:: BRIEF ::
Only one stretch of the data below is needed. Output the lines from the one with "These regulations concern" up to and including the one with "These regulations must", exactly as they stand.

Source records:
■ ■ ■ ■

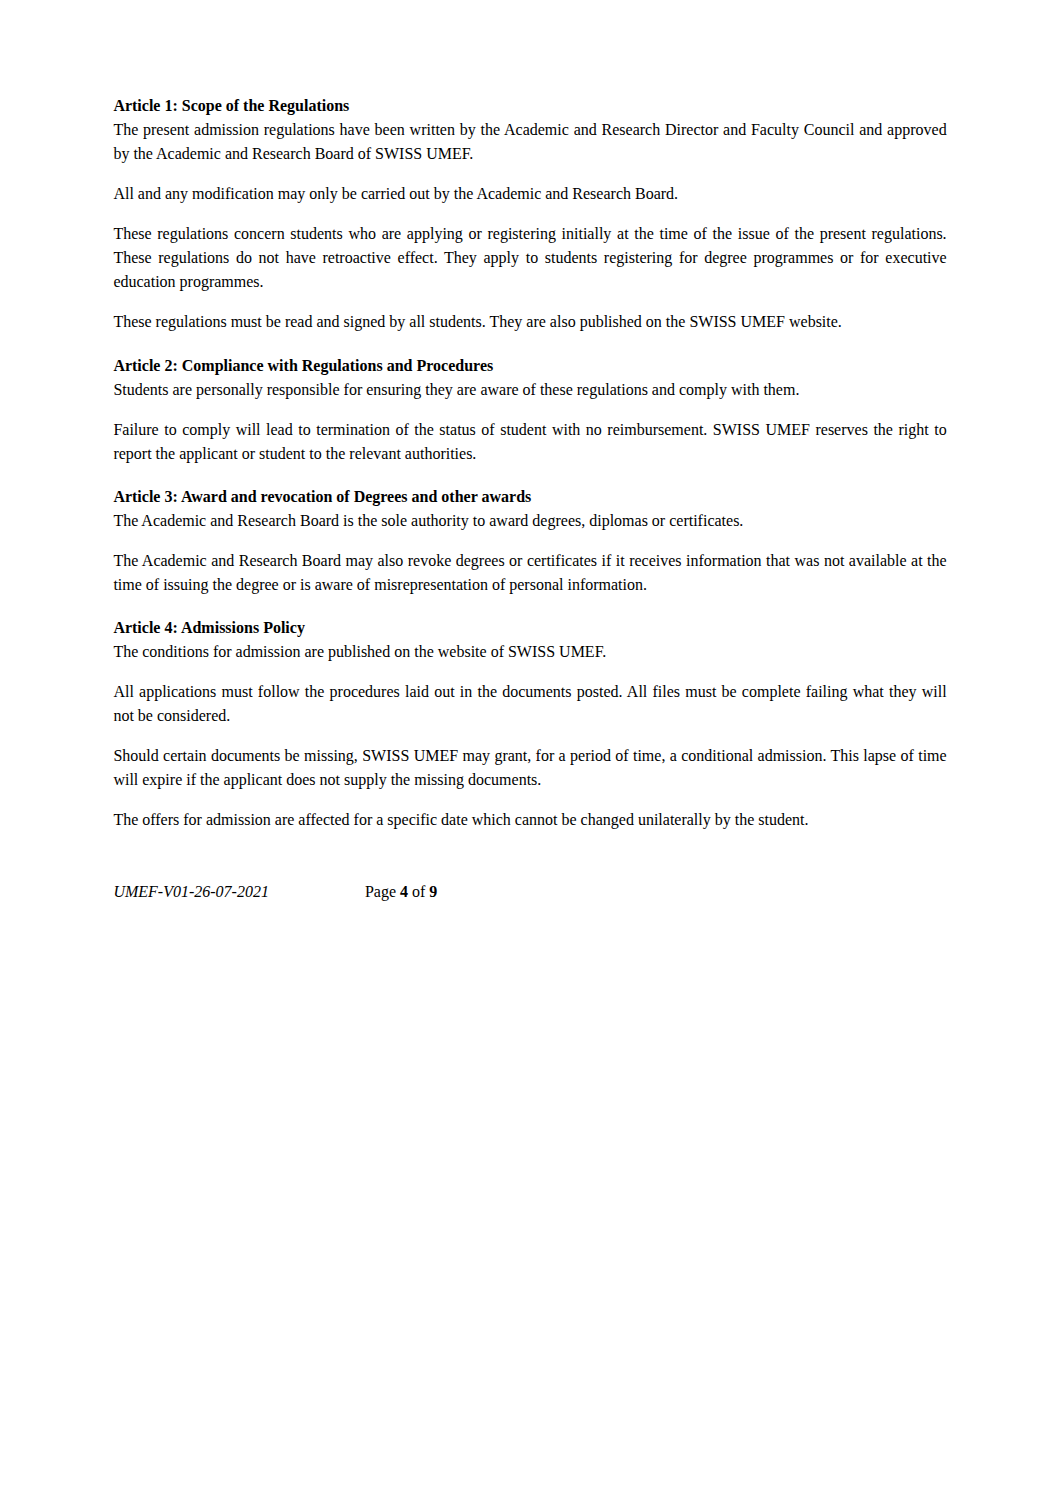Article 1: Scope of the Regulations
The present admission regulations have been written by the Academic and Research Director and Faculty Council and approved by the Academic and Research Board of SWISS UMEF.
All and any modification may only be carried out by the Academic and Research Board.
These regulations concern students who are applying or registering initially at the time of the issue of the present regulations. These regulations do not have retroactive effect. They apply to students registering for degree programmes or for executive education programmes.
These regulations must be read and signed by all students. They are also published on the SWISS UMEF website.
Article 2: Compliance with Regulations and Procedures
Students are personally responsible for ensuring they are aware of these regulations and comply with them.
Failure to comply will lead to termination of the status of student with no reimbursement. SWISS UMEF reserves the right to report the applicant or student to the relevant authorities.
Article 3: Award and revocation of Degrees and other awards
The Academic and Research Board is the sole authority to award degrees, diplomas or certificates.
The Academic and Research Board may also revoke degrees or certificates if it receives information that was not available at the time of issuing the degree or is aware of misrepresentation of personal information.
Article 4: Admissions Policy
The conditions for admission are published on the website of SWISS UMEF.
All applications must follow the procedures laid out in the documents posted. All files must be complete failing what they will not be considered.
Should certain documents be missing, SWISS UMEF may grant, for a period of time, a conditional admission. This lapse of time will expire if the applicant does not supply the missing documents.
The offers for admission are affected for a specific date which cannot be changed unilaterally by the student.
UMEF-V01-26-07-2021 Page 4 of 9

■ ■ ■ ■

:: EXERCISE RESULT ::
These regulations concern students who are applying or registering initially at the time of the issue of the present regulations. These regulations do not have retroactive effect. They apply to students registering for degree programmes or for executive education programmes.
These regulations must be read and signed by all students. They are also published on the SWISS UMEF website.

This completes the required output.